Online marketers rave about e-mail’s cost-effectiveness as a marketing tool, with larger companies typically sending an average 3 million e-mails per month, according to new research from Cambridge, MA-based Forrester Research Inc. But with consumer e-mail overload, high CPM costs and trouble with rented lists, e-mail has emerged as a better customer retention than acquisition tool, the research says.
Some 90% of marketers’ e-mail are sent to existing customers, with e-mail now accounting for about 10% of online marketing budgets. But though marketers expect to increase the number of e-mails they send in the future, they’ll need to recast e-mail campaigns as segment-specific, sequenced e-mail conversations to retain their effectiveness, says Forrester analyst Shar VanBoskirk.
“Many marketers have made e-mail the foundation of their digital marketing strategy,” says VanBoskirk. But with consumers bombarded with more and more messages, marketers' enthusiasm for blast-it-out e-mail risks customer backlash, she says.
A customer-specific focus built on segmentation as to message content and frequency will make marketing e-mail stand out from the clutter, she adds. Though some e-marketers don’t have the capacity to support such customization in-house, delivery can be outsourced to vendors with the necessary technology platforms, while marketers work on probing customer data for customer segmentation, message development and “persona development"—using consumer data to create profiles that represent different user motivations.

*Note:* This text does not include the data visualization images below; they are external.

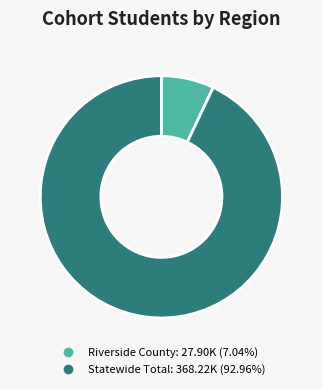

Combined, do Riverside County and Statewide Total account for over 50%?

Yes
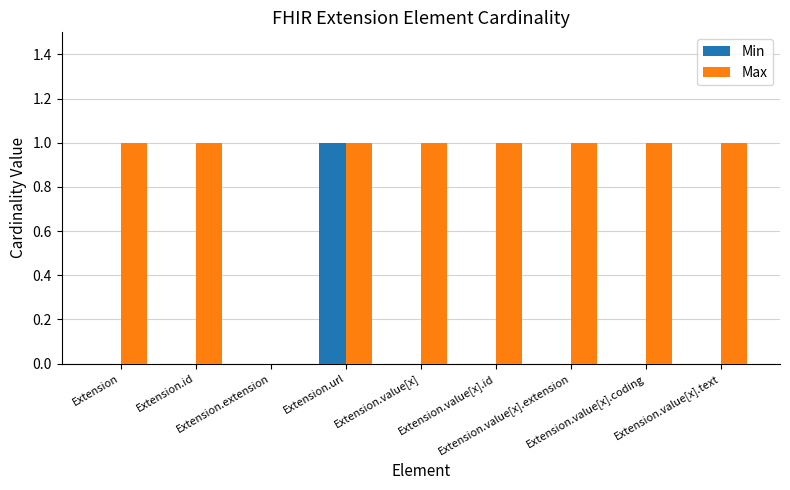

Which series has the largest total across all categories?

Max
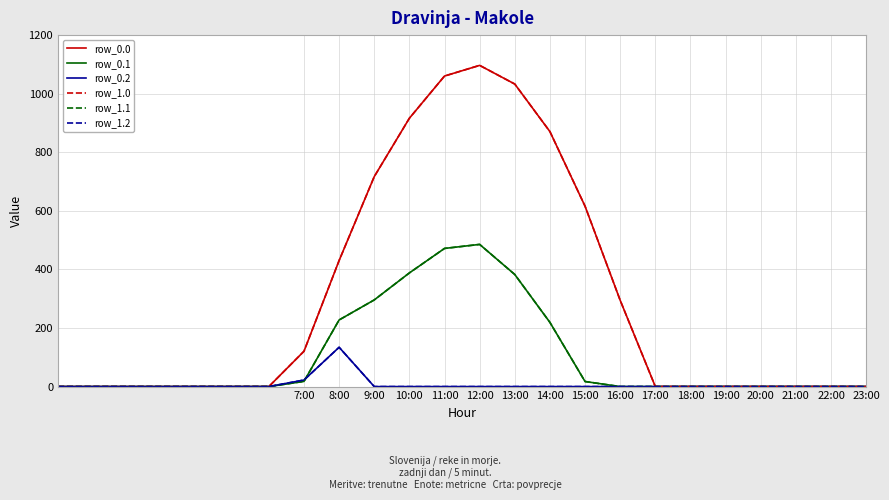

Is this an area chart (filled region under the line)?

No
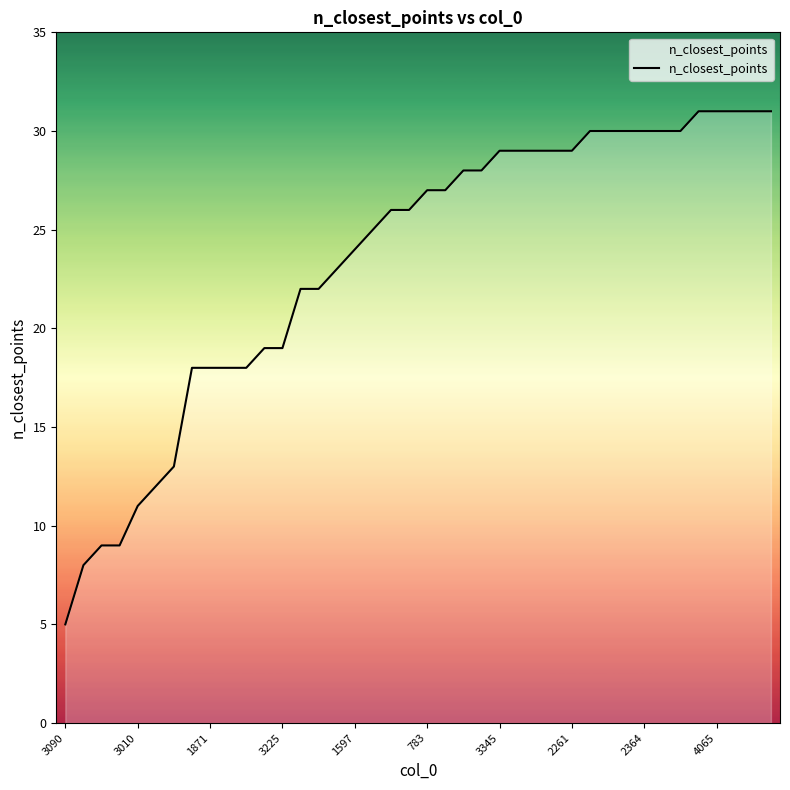

What is the difference between the maximum and minimum values?

26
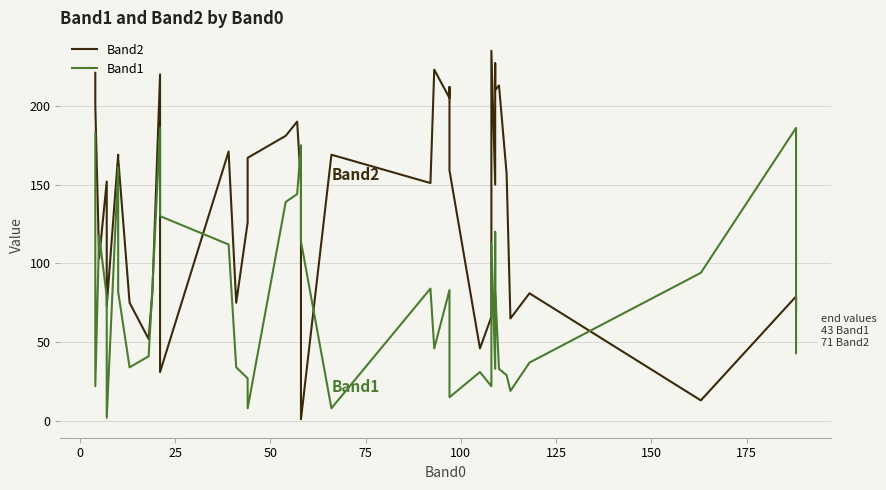

Which series has the widest spread of values?

Band2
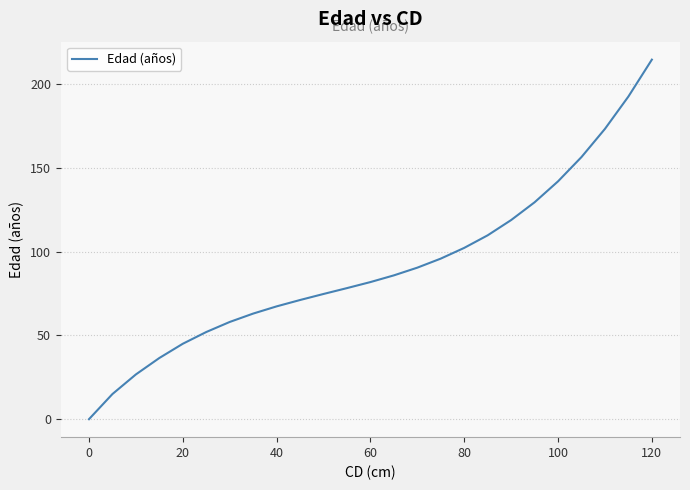

Does the chart have visible grid lines?

Yes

And though marketers will seek to handle that in-house, moving from an e-mail campaign to an e-mail conversation approach — which Forrester defines as an ongoing series of e-mails tailored to customers' motivations and sequenced to guide them through the purchase process -- will also likely require outside help from specialists, particularly initially.
“Marketers want to move e-mail management in-house because they perceive it as involving basic message delivery – sending a single message to undifferentiated customers,” says Van Boskirk. "But as marketers execute more complex e-mail conversations, they will outsource to get the support they need.”